Dice el profesor de Anatomía de la Universidad de Columbia Michael Gershon que nuestro sistema digestivo es el segundo cerebro. En nuestro sistema digestivo está el sistema nervioso entérico, que contiene cien millones de neuronas, una milésima parte de las del cerebro. El corazón es otro órgano “pensante” con solo cuarenta mil neuronas. También afirma que el noventa por ciento de nuestra serotonina, el famoso neurotransmisor de la felicidad y del bienestar, se produce y se almacena en el intestino.

En la medicina tradicional china el vientre se considera el gran centro de energía y en las artes marciales japonesas es el centro vital del hombre. Es decir, fuerza, fuerza y más fuerza. Hasta aquí lo positivo.

Pero las personas somos mitad humanos y mitad microbios. Solo el intestino grueso alberga en torno a un billón (un millón de millones) de bacterias. Por tanto, lo microbiano nos es familiar. Nuestras bacterias deciden mucho de lo que pensamos. Algunas de nuestras razones no vienen de la conciencia sino del mondongo (estómago y tripas de un animal). O, aún, en una expresión más grosera, “pensamos con los testículos”.

El poderoso en cualquier ámbito controla el relato, el lenguaje; habla muy rápido, da igual si lo que dice es verdad o mentira. El poderoso es caprichoso: toma una decisión y su contraria, y ambas estarán justificadas. El poderoso es veleidoso: afirma una cosa y su contraria, y siempre lleva la razón. Te descoloca, no te permite reaccionar. No es un debate, no es un diálogo; tiene que haber un vencedor, un elefante que pisa a una hormiga.

Un debate, ¿debe ser un combate? Un diálogo, ¿debe ser un monólogo? Cuando se trata de odiar aborrece vehementemente, sin compasión, sin ninguna explicación. Es un exabrupto, un aspaviento incontrolado, un grito, un alarido, un desprecio. No cabe empatía ni razón, solo fobia, tirria, inquina, animadversión. El que desacredita, sea un político o una persona común, nunca manifiesta aprecio, solo menosprecio y desprecio.

El poderoso descubre las debilidades, los defectos, las contradicciones del oponente, para echándoselos en cara, destruirlo; con un lenguaje y unas actitudes públicas “barriobajeras”: aspavientos, gritos, insultos, ridiculizaciones, burlas, amenazas, menosprecio, desprecio; y se queda tan pancho, porque su único objetivo es quedar por encima, dejar claro quién tiene el poder. Aunque su alma se degrade, pierda la dignidad, se contamine de mierda.

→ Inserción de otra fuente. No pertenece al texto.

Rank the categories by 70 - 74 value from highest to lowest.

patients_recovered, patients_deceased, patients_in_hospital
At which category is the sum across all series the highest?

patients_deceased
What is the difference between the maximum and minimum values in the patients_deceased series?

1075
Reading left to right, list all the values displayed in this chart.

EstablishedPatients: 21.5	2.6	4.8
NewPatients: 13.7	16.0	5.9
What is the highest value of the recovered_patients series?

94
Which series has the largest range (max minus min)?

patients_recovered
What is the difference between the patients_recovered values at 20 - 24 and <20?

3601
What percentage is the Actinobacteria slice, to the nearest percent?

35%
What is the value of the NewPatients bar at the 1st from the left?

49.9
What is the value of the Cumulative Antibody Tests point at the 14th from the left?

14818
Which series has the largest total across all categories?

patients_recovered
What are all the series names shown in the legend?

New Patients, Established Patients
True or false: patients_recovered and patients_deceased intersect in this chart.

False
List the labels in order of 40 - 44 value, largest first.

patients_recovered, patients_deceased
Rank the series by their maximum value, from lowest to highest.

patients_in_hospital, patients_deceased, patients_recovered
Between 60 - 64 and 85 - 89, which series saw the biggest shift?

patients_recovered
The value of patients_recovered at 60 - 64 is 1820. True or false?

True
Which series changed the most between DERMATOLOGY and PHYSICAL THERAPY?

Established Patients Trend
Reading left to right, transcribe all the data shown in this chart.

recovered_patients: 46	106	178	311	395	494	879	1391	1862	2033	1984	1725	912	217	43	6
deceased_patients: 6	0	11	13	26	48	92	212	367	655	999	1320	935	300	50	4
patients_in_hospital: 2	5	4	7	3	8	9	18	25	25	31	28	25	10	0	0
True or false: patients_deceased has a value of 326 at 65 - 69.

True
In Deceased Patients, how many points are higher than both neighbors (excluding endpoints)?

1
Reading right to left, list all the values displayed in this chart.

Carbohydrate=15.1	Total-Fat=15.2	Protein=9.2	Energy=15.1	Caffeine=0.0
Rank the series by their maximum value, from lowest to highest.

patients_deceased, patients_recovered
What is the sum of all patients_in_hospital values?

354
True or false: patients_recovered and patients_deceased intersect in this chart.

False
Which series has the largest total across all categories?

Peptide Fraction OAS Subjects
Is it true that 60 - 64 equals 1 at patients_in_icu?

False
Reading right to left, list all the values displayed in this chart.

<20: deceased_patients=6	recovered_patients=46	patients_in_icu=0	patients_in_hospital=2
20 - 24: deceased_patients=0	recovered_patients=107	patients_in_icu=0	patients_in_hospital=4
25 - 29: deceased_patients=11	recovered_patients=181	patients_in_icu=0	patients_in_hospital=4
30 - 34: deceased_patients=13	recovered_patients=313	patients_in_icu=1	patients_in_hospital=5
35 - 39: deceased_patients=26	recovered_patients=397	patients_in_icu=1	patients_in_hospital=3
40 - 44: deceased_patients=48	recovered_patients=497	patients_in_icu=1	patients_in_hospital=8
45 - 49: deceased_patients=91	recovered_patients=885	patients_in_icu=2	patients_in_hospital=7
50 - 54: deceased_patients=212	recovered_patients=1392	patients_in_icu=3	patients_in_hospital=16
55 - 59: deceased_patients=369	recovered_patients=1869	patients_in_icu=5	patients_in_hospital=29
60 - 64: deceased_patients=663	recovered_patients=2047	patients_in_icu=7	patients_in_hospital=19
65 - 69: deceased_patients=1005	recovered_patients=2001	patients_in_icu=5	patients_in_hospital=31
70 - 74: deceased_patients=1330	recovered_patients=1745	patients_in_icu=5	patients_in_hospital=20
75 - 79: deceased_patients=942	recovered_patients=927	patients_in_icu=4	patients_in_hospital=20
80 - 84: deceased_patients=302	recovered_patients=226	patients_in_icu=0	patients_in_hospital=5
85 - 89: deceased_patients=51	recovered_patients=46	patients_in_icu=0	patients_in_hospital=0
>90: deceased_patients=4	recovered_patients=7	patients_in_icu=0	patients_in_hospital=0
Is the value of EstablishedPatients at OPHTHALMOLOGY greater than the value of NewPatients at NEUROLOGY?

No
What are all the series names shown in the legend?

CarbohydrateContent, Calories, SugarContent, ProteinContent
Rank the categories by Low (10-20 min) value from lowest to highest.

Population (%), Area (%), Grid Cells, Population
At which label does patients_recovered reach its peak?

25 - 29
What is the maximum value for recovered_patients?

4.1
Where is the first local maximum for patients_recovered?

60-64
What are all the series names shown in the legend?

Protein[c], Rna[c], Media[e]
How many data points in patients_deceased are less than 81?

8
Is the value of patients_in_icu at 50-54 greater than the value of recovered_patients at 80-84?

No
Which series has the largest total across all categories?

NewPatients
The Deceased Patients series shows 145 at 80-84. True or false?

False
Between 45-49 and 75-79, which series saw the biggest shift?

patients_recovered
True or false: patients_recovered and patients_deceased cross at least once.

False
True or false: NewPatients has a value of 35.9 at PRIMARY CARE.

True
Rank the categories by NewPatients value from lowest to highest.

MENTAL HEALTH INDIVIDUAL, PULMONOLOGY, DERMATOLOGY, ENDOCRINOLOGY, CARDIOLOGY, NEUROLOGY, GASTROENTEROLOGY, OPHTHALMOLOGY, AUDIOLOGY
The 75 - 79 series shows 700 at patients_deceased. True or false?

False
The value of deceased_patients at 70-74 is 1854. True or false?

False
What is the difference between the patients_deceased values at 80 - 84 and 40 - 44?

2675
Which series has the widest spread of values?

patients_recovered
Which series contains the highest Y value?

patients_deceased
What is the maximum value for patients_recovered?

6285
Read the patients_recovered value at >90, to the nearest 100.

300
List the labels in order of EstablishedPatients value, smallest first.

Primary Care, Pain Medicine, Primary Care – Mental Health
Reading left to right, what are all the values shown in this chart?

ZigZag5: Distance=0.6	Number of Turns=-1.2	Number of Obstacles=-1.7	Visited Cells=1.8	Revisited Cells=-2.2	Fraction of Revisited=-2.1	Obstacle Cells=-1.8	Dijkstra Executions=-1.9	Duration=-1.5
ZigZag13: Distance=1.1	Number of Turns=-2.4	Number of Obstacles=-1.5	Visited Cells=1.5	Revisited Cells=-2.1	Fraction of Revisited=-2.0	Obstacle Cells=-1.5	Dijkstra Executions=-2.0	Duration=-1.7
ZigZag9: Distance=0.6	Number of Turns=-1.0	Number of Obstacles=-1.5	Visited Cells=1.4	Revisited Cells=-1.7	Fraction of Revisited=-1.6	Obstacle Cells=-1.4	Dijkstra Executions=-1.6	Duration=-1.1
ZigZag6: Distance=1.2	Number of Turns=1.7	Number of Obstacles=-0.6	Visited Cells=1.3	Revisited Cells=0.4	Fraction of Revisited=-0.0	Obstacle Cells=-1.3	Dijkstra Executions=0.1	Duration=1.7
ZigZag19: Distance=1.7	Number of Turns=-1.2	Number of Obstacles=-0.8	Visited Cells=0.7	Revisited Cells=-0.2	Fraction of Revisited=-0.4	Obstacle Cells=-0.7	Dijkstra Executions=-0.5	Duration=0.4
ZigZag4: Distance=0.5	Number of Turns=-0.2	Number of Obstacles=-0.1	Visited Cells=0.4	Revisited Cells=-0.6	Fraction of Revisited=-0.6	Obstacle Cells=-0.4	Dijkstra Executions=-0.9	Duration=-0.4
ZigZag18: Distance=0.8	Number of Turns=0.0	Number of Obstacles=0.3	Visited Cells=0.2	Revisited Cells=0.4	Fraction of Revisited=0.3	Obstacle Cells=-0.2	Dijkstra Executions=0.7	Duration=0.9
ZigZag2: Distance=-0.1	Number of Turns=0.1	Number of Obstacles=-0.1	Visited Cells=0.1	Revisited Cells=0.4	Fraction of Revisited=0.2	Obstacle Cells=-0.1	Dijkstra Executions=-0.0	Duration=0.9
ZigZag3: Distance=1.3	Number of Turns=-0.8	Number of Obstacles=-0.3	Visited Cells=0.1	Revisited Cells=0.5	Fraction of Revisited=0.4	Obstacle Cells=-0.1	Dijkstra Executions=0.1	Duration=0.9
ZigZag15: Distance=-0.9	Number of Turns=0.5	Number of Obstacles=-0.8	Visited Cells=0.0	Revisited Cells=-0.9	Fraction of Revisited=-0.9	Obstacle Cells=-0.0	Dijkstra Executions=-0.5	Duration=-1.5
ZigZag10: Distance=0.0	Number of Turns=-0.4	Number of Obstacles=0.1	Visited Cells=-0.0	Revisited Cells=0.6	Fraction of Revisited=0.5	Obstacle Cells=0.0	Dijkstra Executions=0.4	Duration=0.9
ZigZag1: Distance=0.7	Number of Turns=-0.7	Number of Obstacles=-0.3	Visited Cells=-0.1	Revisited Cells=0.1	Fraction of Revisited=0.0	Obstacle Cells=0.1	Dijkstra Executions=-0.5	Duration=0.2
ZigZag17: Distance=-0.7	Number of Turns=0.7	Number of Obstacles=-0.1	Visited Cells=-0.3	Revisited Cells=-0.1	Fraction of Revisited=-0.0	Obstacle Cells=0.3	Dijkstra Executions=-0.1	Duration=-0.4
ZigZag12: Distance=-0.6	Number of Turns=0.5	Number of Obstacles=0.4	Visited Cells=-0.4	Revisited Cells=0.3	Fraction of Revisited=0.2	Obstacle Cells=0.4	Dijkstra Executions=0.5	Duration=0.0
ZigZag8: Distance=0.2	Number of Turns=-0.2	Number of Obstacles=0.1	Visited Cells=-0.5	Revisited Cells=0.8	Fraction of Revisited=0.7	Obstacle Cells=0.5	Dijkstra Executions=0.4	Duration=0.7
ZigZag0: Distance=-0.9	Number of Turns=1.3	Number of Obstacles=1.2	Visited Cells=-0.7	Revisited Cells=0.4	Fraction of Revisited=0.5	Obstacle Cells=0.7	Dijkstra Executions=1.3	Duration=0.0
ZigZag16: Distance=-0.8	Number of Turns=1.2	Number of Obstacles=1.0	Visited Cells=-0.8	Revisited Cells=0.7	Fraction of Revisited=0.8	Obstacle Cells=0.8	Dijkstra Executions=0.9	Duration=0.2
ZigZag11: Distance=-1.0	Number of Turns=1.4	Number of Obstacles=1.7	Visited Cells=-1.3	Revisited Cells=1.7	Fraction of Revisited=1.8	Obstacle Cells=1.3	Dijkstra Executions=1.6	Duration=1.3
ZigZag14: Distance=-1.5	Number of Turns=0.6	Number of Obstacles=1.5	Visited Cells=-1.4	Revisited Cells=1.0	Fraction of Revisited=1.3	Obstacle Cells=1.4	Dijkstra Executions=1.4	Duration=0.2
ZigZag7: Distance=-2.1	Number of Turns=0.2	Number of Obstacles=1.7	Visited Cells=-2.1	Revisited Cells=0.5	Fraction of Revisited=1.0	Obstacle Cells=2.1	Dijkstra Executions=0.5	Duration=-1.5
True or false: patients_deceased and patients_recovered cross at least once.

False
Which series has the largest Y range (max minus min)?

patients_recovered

Ahora resulta que nuestra interacción con los demás no la regula la razón ni los impulsos del corazón, sino una víscera mucho menos glamurosa, a la que ningún poeta ha dedicado ni una mísera línea. La única salida que me parece razonable es reducir los espacios y los ámbitos de poder del sistema político y favorecer, en las relaciones humanas, la cooperación para atenuar la competitividad.